Genly is amazed by the social consequences of not having sexes. One is that war is virtually unknown, which Genly thinks is because war comes out of male sexual frustration. Genly is black male from earth, as in the future the white race has disappeared, and the black and yellow races have merged into a brown-black one. He is considered a 'pervert' on Gethen because they cannot understand how can one be sexually capable all the time and still be normal. The Gethenians consider all the other planets and races perverts and don't want much to do with them, if they believe they exist at all. The situation is further complicated by the two main nations on Gethen, Karhaid and Orgoreyn, one being a kingdom and the other a communist-like oligarchy, are bitter enemies and both want the other to take the risk first to make contact with the alien federation. Both countries are on a technological level of approximately late 20 century Earth, but have arrived to that level not through industrial revolution, but through a very slow evolutionary path, as nobody hurries for anything on Gethen.

Genly becomes persona non grata after his main friend Estrevan, the prime minister of Karhaid, is exiled because of political power play, and goes to Orgoreyn, where at first he's accepted with great honors, just to be thrown in a labor camp in the north to die of exhaustion afterward. Estrevan, who escaped to Orgoreyn too, helps him escape and they hike over the huge northern glacier area to go back to Karhaid and form a very strong personal bond. Estrevan is killed when they arrive in Karhaid, but Genly is received by the king and Karhaid enters the Ekumen, which was the goal of Genly's mission.

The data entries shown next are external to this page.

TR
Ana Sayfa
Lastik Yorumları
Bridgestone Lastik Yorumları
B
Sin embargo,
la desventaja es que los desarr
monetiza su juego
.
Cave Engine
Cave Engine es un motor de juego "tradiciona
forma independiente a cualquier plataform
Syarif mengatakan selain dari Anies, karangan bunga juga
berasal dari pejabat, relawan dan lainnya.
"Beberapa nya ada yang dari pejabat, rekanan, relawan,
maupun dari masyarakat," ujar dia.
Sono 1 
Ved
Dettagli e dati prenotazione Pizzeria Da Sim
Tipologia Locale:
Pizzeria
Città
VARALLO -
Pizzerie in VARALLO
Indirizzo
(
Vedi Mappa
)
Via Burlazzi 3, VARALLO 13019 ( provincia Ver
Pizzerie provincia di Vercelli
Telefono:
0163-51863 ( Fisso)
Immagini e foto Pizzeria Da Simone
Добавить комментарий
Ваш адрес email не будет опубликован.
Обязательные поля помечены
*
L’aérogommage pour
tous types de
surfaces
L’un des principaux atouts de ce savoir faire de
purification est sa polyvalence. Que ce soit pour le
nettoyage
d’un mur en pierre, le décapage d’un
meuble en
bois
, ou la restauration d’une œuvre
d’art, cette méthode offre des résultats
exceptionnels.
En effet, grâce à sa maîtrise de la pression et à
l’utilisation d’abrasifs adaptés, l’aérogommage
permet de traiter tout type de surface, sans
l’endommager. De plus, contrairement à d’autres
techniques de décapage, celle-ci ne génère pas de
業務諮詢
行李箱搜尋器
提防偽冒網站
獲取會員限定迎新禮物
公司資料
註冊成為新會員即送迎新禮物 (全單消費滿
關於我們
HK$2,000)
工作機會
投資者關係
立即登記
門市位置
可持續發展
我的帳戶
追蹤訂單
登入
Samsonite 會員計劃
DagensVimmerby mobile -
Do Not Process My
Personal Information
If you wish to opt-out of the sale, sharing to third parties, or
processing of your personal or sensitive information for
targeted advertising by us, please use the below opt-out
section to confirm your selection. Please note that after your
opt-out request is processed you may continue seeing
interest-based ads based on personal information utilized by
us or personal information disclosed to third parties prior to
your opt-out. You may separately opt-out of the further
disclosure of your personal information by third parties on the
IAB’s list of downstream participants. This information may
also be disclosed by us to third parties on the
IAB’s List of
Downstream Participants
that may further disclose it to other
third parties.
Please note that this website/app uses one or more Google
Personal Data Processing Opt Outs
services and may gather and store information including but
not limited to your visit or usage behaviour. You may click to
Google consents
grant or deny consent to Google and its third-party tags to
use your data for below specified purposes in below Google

The book is obviously feminist fiction and tries very hard to dissect the different ways women are subjugated in our own society, by exploring the different traits that Gethenians developed. This detracts from the enjoyment of the book, since at times seems too didactic, but provides for the very in-depth analysis of the Gethenian society and interpersonal relationships, and artifacts like 'shiftgrethor' which can be translated as personal prestige or personal shadow. The possibility and meaningfullnes of divination is also explored in the religion of karhaid and their rituals. Love between sexes, whether same, different or non-existent, is explored at depth and the reader is gently introduced to the concept that sexes are irrelevant for love, but only the human beings matter.

One very annoying and very unrealistic thing on which Le Guin obstinately insists, is that the Ekumen, or any very advanced civilization, will send its envoy(s) alone and completely unprotected, on the mercy of the primitive and sometimes very different occupants of the new planet. This is obviously an inheritance from Le Guin's father who was an antropoligist and vocal for protection of the less-developed peoples around the world whose societies are destroyed when the white men (usually) came and introduced their own society and technology. This she calls 'cultural embargo', however it is preposterous to think any self-respecting star-spanning culture would throw some of its own people (highly trained and intelligent) into the jaws of the lions with no protection, to be imprisoned, tortured, even murdered. That would be extremely unethical for the star society itself towards its own people (i.e. it would require some kind of benevolent kamikaze indoctrination), and although the natives definitely should be protected and introduced gradually to the new society, the first envoys will always be sent with enough power and protection to absolutely guarantee their life and well being - at the minimum.

On the whole, extremely well written book, emotional, intelligent and interesting read.